Energy crisis and price cap rise ‘could force 150,000 more Scots into fuel poverty’
An extra 150,000 people in Scotland could be forced into fuel poverty this winter due to an increase in energy prices, Energy Action Scotland has warned.
In recent weeks there has been an unprecedented increase in global gas prices which is putting financial pressure on suppliers.
The charity said energy bills rise by an average of £375 this winter compared with last year, with the 12% increase in the energy price cap alone resulting in more than one million people across the country being unable to afford to heat their homes adequately.

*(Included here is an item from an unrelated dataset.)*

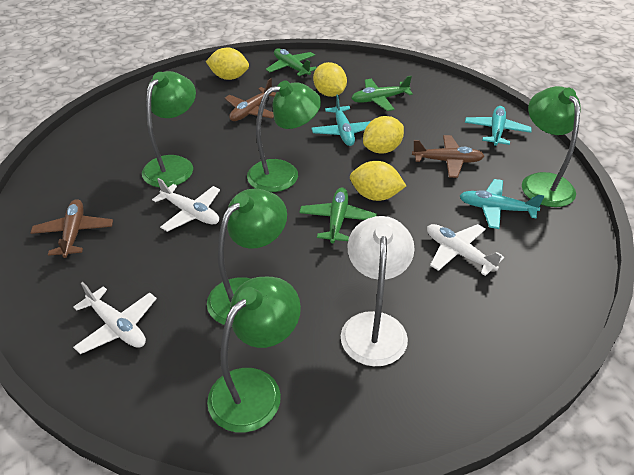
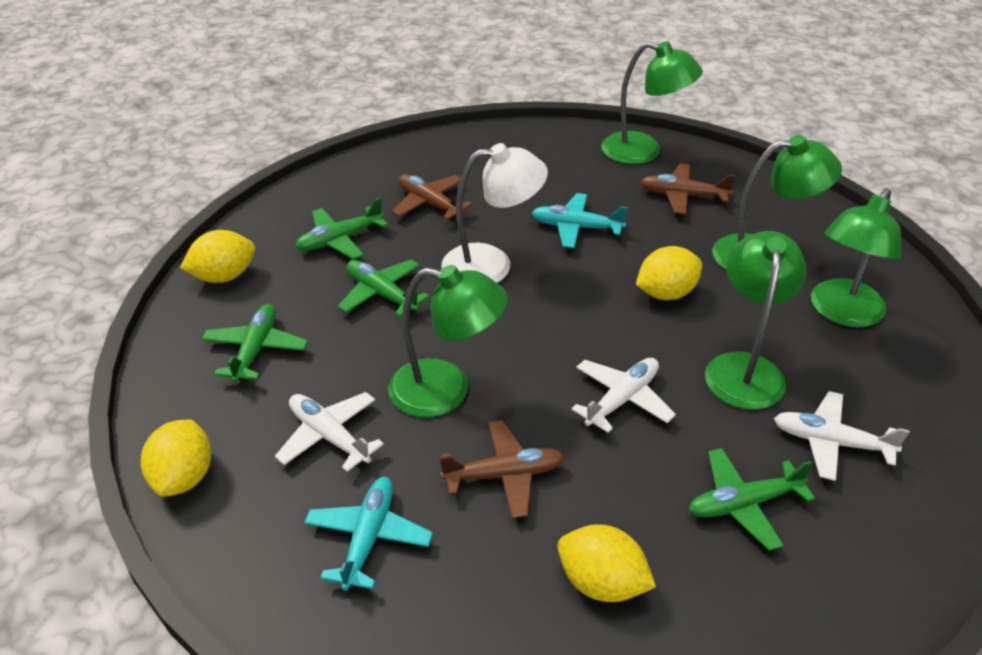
green plane: [266,48,317,77] [299,188,377,243] [351,76,413,111] = 3 -> [202,304,308,383] [295,198,388,259] [338,259,429,317] [689,448,815,551] = 4
turquoise plane: [311,94,371,146] [460,179,544,229] [465,106,532,146] = 3 -> [304,477,433,591] [532,193,628,248] = 2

Energy Action Scotland CEO Frazer Scott told The Herald that support systems had to be put in place to help those struggling, or three-quarters of a million Scots could be facing the winter months without adequate means to heat their homes and keep the lights on.
He said: “A lot of properties in some parts of Scotland are all electric. Gas is significantly cheaper than electricity to achieve the same levels of comfort. A much higher proportion of houses in Scotland are all electrical or off-gas than down south, so that’s why Scots have a higher average fuel bill. You could say it is also partly down to our climate.”
Mr Scott said that estimates from 2019 showed around 613,000 households live in fuel poverty in Scotland – around 25% – but this is likely to have risen.
Combined with estimates that 150,000 more Scots will face fuel poverty as a result of the price cap increase from next month, he warned the winter will be “very tough” for a lot of families.
He said: “No matter how you look at this, it’s still terrible.
“Analysts are suggesting we are going to see another 10-12% rise in the spring [energy price cap] rise. It is a really terrifying prospect.”